Geçen yıl imam hatip okullarında yığınla boş kadro olmasına karşın bu yılda okul dönüşümlerinin sürdürülmesinin anlamı nedir? “Biz dindar ve kindar nesiller yetiştireceğiz. Bizim ölçütlerimize uymayanlar kendi eğitimini kendi üstlensin,” demektir. İyi de bu yapılan, kamu okullarının gasp edilmesi değil mi? Halkın okullarını halk çocuklarına nasıl kapatırsınız?
Geçmiş yıllarda okulsuz öğrencimiz olmadığı gibi, kırsal kesimde ki kimi okullar taşımalı eğitim gerekçesi ile kapatılmıştı. Şimdi ne oldu, okullar nereye gitti de çocuklarımıza mahalle ya da semtlerinde okul bulunamıyor? Öğretim eğitime darbe vurma, okulların işlevlerini değiştirmek suretiyle yozlaştırılması kimsenin gözünden kaçmıyor. Bir gün bunların geri dönüşü gündeme gelirse hiç kimsenin barıştan, demokrasiden ve birlikte yaşamanın gereklerinden söz etme hakkı olmaz. Eğitimi sınava endeksli olmaktan çıkarmak adına getirilen yeni sistemle 36 sınav önerilmektedir. Bu durum hem sınava endeksliliği yoğunlaştıracak hem de dershanelere daha çok gereksinme duyulmasını getirecek.
Genel liselerin kaldırılması, SBS’yi kazanamayan öğrencilerin isteklerine bakılmaksızın imam hatip lisesi ya da meslek lisesi seçeneği ile karşı karşıya kalması bir dayatmadır. Genel liselere dokunulmamalı. İmam hatip lisesi açılmak isteniyorsa savaş sanayisine ve başka ülkelerin muhalif güçlerine akıtılan paralarla gerektiği denli imam hatip lisesi açılabilir.

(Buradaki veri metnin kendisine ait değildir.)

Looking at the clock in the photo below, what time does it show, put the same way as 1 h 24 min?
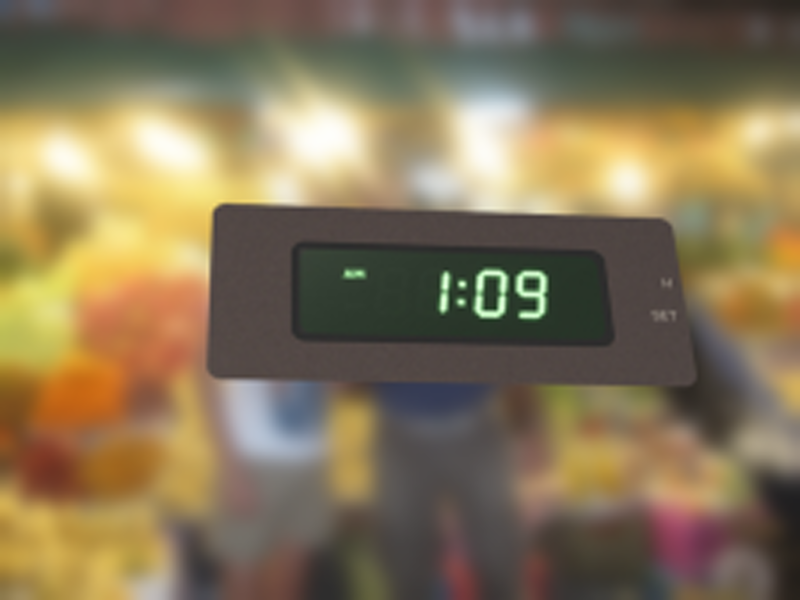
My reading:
1 h 09 min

Eğitim kurumlarını, meslekten olmayan, insan ve yurttaş yetiştirme felsefesinden yoksun, niteliksiz sözde eğitimcilerin elinden kurtarmak herkes için kaçınılmazdır. Akşamdan sabaha değiştirilerek getirilen önerilerin hiçbir eğitim bilimsel temeli ve altyapısı yok. Eğitimcilerin örgütleriyle, eğitim uzmanlarıyla ve bu etkinlikte taraf olan, yapılan işlerden doğrudan etkilenen öğrenci, öğretmen ve velilerle görüşmeden alınan kararların elbet ayağı yere basmayacaktır.
Tıpkı, Milli Eğitim Bakanının “Her okulda bir iki iyi öğretmen var,” demesi gibi. Sayın bakan hangi ölçüte dayanarak, hangi araştırmadan yola çıkarak böyle bir açıklama yapıyor, anlamakta zorlanıyoruz. Oysa bizim bildiğimiz öğretmenlerimizin hepsi iyidir. Yalnızca yöneticilerinin eğitim alanı ile ve topluma saygı ile tanışıklığı yoktur.